Со щемящею тоскою по чему–то, снова не осуществившемуся, лежал я с открытыми глазами на верхней лавке тускло освещенного стеариновою свечею грязноватого вагона третьего класса и с отчаянием думал над незадачей своей жизни… Да, верно, — говорил я себе: — любовь свята, а страсть грешна; этому учит не монах, не отшельник, а Толстой, которого Мережковский называет «тайновидцем плоти», но как же тогда жить. Правда, другой певец плоти, Ницше, защищает даже и сладострастие, но до чего же зато и груба его любовь, до чего непонятно его наставление не забывать плетки, когда идешь к женщине. Вместе с именами Толстого и Достоевского, Ницше и Мережковского, под стук и перетряс вагона, в сознании вертелось еще одно, уже давно всеми забытое имя. Мы с Людмилой только что прочли роман Шарапова «Кружным путем». Если не ошибаюсь, в этом романе, произведшем на нас очень большое впечатление, грешный соблазн эротической мечтательности противопоставляется таинству брака, благодатная сила которого и возвращает заблудшую женщину сложными кружными путями к ее законному мужу. Не одно воскресенье проговорили мы с Людмилой о том, как же брак может быть таинством, когда плотская страсть есть грех… А ведь и Шарапов и Толстой — христиане. Правда, один — узкий церковник, другой — верующий враг церкви; как же в сущности относится христианство к церкви? Так наши личные чувства неожиданно приводили нас к постановке последних нравственных и даже богословских вопросов. Думая над ответами, мы лишь глубже запутывались в наших вопросах. В отчаянии я решительно заявлял: «Нет, надо учиться — без философии жизни не осилишь». Но — как?., где? Аттестат реального училища не давал права поступления на философский факультет, а на дополнительную сдачу экзаменов по древним языкам при округе я, несмотря на доводы собственного же разума, никак не мог решиться. Во мне все рвалось в высь, в даль, в жизнь, а тут сиди и корпи над словарями и грамматиками…

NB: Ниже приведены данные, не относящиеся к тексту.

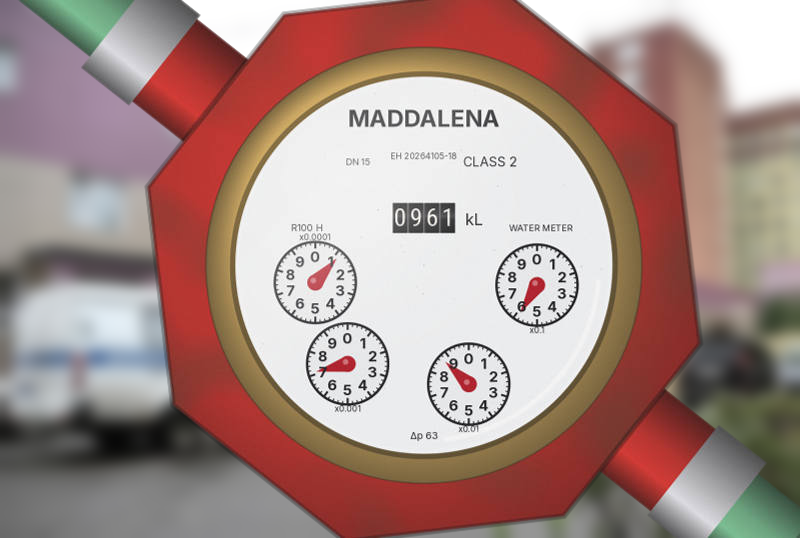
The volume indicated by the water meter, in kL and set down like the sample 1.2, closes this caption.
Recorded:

Помощь пришла с совершенно неожиданной стороны. Впервые побывавшая заграницей мать вернулась в восторге от Европы и решила, что философию правильнее всего изучать в Германии.

Посоветовавшись с доцентом московского университета Борисом Петровичем Вышеславцевым, я остановил свой выбор на Гейдельберге и, недолго думая, решил запросить ректора, не могу ли я в порядке исключения быть немедленно же принятым на философский факультет с аттестатом реального училища. Очевидно, моя твердая уверенность в своем праве на изучение философии произвела на чье–то чуткое ухо должное впечатление. Секретариат ответил согласием исполнить мою просьбу с условием, что я перед докторским экзаменом представлю дополнительное свидетельство о сдаче экзамена по латыни. Я был счастлив. В том, что я за четыре года университета с легкостью выучу латынь и, если понадобится, то и греческий, у меня не было никаких сомнений.